**Entries provided:**
== Segment start ==
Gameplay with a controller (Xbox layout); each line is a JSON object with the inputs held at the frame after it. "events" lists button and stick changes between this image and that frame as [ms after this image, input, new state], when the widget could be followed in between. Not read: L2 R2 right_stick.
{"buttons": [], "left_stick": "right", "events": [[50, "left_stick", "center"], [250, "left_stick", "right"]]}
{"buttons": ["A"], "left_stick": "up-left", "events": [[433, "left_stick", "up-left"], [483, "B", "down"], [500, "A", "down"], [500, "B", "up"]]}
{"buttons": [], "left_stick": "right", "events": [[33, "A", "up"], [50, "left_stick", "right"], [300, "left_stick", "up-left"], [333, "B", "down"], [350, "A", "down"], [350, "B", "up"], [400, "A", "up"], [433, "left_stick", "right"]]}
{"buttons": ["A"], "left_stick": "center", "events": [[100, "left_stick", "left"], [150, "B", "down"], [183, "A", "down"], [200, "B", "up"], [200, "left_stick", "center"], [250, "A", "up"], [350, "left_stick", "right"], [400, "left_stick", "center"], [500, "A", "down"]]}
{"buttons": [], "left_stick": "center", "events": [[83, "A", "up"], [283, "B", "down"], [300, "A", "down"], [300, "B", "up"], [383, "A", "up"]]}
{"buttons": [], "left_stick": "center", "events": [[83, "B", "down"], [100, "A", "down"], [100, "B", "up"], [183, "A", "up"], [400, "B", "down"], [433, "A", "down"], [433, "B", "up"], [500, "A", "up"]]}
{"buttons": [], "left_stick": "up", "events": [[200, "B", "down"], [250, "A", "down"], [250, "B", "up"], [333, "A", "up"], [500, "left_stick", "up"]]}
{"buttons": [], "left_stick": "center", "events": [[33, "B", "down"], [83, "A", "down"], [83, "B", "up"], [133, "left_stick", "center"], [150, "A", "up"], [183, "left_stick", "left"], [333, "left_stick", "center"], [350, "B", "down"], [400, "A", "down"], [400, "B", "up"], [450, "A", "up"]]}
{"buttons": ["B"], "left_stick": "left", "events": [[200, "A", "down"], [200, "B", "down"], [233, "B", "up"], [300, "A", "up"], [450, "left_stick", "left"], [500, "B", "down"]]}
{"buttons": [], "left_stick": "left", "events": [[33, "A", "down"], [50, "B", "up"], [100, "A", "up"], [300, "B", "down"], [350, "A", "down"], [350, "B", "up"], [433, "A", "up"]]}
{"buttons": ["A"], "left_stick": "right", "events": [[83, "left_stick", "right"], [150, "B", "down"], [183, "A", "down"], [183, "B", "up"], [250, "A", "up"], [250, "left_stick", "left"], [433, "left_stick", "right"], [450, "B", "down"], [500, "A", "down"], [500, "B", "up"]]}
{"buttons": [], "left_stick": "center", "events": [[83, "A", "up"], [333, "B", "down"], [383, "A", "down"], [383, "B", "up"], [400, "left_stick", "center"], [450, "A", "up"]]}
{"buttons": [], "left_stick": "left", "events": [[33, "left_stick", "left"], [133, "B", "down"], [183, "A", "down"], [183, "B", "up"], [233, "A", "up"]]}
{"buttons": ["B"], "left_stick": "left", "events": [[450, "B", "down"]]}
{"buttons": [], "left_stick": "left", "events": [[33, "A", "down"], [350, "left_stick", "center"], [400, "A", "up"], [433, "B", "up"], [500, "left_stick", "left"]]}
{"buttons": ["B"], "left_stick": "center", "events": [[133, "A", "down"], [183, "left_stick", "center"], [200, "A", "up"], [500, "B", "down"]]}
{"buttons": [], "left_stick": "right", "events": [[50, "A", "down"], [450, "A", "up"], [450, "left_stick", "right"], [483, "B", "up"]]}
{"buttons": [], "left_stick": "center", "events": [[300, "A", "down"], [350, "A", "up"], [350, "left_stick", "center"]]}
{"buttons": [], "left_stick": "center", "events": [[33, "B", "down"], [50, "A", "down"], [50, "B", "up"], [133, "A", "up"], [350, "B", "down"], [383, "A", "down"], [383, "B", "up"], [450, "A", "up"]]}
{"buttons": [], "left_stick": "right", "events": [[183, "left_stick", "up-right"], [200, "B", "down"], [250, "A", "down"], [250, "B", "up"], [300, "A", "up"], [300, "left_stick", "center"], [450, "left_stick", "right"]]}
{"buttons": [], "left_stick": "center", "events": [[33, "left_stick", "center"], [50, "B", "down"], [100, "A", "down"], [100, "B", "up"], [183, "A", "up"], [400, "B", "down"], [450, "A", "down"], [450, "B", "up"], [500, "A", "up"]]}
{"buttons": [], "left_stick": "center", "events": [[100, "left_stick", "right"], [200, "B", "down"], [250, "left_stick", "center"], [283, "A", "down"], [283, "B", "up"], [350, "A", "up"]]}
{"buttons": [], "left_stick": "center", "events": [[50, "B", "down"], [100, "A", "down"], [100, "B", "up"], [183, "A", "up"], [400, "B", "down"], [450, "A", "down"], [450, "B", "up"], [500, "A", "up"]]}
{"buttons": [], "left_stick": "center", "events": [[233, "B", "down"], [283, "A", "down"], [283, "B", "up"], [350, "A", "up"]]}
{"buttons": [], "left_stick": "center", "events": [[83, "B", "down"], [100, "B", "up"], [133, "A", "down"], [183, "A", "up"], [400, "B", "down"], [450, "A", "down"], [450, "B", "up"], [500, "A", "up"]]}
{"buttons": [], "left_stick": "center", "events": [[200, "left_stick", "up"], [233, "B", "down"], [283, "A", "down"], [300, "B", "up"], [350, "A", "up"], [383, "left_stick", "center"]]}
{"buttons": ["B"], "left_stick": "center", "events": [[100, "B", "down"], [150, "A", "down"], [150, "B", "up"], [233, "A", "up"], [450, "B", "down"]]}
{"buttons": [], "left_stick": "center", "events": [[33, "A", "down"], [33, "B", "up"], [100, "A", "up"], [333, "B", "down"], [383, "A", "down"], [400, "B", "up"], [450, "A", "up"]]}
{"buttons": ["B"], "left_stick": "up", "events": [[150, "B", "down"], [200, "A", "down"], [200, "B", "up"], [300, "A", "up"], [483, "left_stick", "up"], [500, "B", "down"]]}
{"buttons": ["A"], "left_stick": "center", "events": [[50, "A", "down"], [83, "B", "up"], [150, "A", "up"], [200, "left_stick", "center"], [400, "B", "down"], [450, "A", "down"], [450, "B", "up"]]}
== Segment end ==
**Task goal:** In full and verbatim, repeat the records given above.

**Result:**
Gameplay with a controller (Xbox layout); each line is a JSON object with the inputs held at the frame after it. "events" lists button and stick changes between this image and that frame as [ms after this image, input, new state], when the widget could be followed in between. Not read: L2 R2 right_stick.
{"buttons": [], "left_stick": "right", "events": [[50, "left_stick", "center"], [250, "left_stick", "right"]]}
{"buttons": ["A"], "left_stick": "up-left", "events": [[433, "left_stick", "up-left"], [483, "B", "down"], [500, "A", "down"], [500, "B", "up"]]}
{"buttons": [], "left_stick": "right", "events": [[33, "A", "up"], [50, "left_stick", "right"], [300, "left_stick", "up-left"], [333, "B", "down"], [350, "A", "down"], [350, "B", "up"], [400, "A", "up"], [433, "left_stick", "right"]]}
{"buttons": ["A"], "left_stick": "center", "events": [[100, "left_stick", "left"], [150, "B", "down"], [183, "A", "down"], [200, "B", "up"], [200, "left_stick", "center"], [250, "A", "up"], [350, "left_stick", "right"], [400, "left_stick", "center"], [500, "A", "down"]]}
{"buttons": [], "left_stick": "center", "events": [[83, "A", "up"], [283, "B", "down"], [300, "A", "down"], [300, "B", "up"], [383, "A", "up"]]}
{"buttons": [], "left_stick": "center", "events": [[83, "B", "down"], [100, "A", "down"], [100, "B", "up"], [183, "A", "up"], [400, "B", "down"], [433, "A", "down"], [433, "B", "up"], [500, "A", "up"]]}
{"buttons": [], "left_stick": "up", "events": [[200, "B", "down"], [250, "A", "down"], [250, "B", "up"], [333, "A", "up"], [500, "left_stick", "up"]]}
{"buttons": [], "left_stick": "center", "events": [[33, "B", "down"], [83, "A", "down"], [83, "B", "up"], [133, "left_stick", "center"], [150, "A", "up"], [183, "left_stick", "left"], [333, "left_stick", "center"], [350, "B", "down"], [400, "A", "down"], [400, "B", "up"], [450, "A", "up"]]}
{"buttons": ["B"], "left_stick": "left", "events": [[200, "A", "down"], [200, "B", "down"], [233, "B", "up"], [300, "A", "up"], [450, "left_stick", "left"], [500, "B", "down"]]}
{"buttons": [], "left_stick": "left", "events": [[33, "A", "down"], [50, "B", "up"], [100, "A", "up"], [300, "B", "down"], [350, "A", "down"], [350, "B", "up"], [433, "A", "up"]]}
{"buttons": ["A"], "left_stick": "right", "events": [[83, "left_stick", "right"], [150, "B", "down"], [183, "A", "down"], [183, "B", "up"], [250, "A", "up"], [250, "left_stick", "left"], [433, "left_stick", "right"], [450, "B", "down"], [500, "A", "down"], [500, "B", "up"]]}
{"buttons": [], "left_stick": "center", "events": [[83, "A", "up"], [333, "B", "down"], [383, "A", "down"], [383, "B", "up"], [400, "left_stick", "center"], [450, "A", "up"]]}
{"buttons": [], "left_stick": "left", "events": [[33, "left_stick", "left"], [133, "B", "down"], [183, "A", "down"], [183, "B", "up"], [233, "A", "up"]]}
{"buttons": ["B"], "left_stick": "left", "events": [[450, "B", "down"]]}
{"buttons": [], "left_stick": "left", "events": [[33, "A", "down"], [350, "left_stick", "center"], [400, "A", "up"], [433, "B", "up"], [500, "left_stick", "left"]]}
{"buttons": ["B"], "left_stick": "center", "events": [[133, "A", "down"], [183, "left_stick", "center"], [200, "A", "up"], [500, "B", "down"]]}
{"buttons": [], "left_stick": "right", "events": [[50, "A", "down"], [450, "A", "up"], [450, "left_stick", "right"], [483, "B", "up"]]}
{"buttons": [], "left_stick": "center", "events": [[300, "A", "down"], [350, "A", "up"], [350, "left_stick", "center"]]}
{"buttons": [], "left_stick": "center", "events": [[33, "B", "down"], [50, "A", "down"], [50, "B", "up"], [133, "A", "up"], [350, "B", "down"], [383, "A", "down"], [383, "B", "up"], [450, "A", "up"]]}
{"buttons": [], "left_stick": "right", "events": [[183, "left_stick", "up-right"], [200, "B", "down"], [250, "A", "down"], [250, "B", "up"], [300, "A", "up"], [300, "left_stick", "center"], [450, "left_stick", "right"]]}
{"buttons": [], "left_stick": "center", "events": [[33, "left_stick", "center"], [50, "B", "down"], [100, "A", "down"], [100, "B", "up"], [183, "A", "up"], [400, "B", "down"], [450, "A", "down"], [450, "B", "up"], [500, "A", "up"]]}
{"buttons": [], "left_stick": "center", "events": [[100, "left_stick", "right"], [200, "B", "down"], [250, "left_stick", "center"], [283, "A", "down"], [283, "B", "up"], [350, "A", "up"]]}
{"buttons": [], "left_stick": "center", "events": [[50, "B", "down"], [100, "A", "down"], [100, "B", "up"], [183, "A", "up"], [400, "B", "down"], [450, "A", "down"], [450, "B", "up"], [500, "A", "up"]]}
{"buttons": [], "left_stick": "center", "events": [[233, "B", "down"], [283, "A", "down"], [283, "B", "up"], [350, "A", "up"]]}
{"buttons": [], "left_stick": "center", "events": [[83, "B", "down"], [100, "B", "up"], [133, "A", "down"], [183, "A", "up"], [400, "B", "down"], [450, "A", "down"], [450, "B", "up"], [500, "A", "up"]]}
{"buttons": [], "left_stick": "center", "events": [[200, "left_stick", "up"], [233, "B", "down"], [283, "A", "down"], [300, "B", "up"], [350, "A", "up"], [383, "left_stick", "center"]]}
{"buttons": ["B"], "left_stick": "center", "events": [[100, "B", "down"], [150, "A", "down"], [150, "B", "up"], [233, "A", "up"], [450, "B", "down"]]}
{"buttons": [], "left_stick": "center", "events": [[33, "A", "down"], [33, "B", "up"], [100, "A", "up"], [333, "B", "down"], [383, "A", "down"], [400, "B", "up"], [450, "A", "up"]]}
{"buttons": ["B"], "left_stick": "up", "events": [[150, "B", "down"], [200, "A", "down"], [200, "B", "up"], [300, "A", "up"], [483, "left_stick", "up"], [500, "B", "down"]]}
{"buttons": ["A"], "left_stick": "center", "events": [[50, "A", "down"], [83, "B", "up"], [150, "A", "up"], [200, "left_stick", "center"], [400, "B", "down"], [450, "A", "down"], [450, "B", "up"]]}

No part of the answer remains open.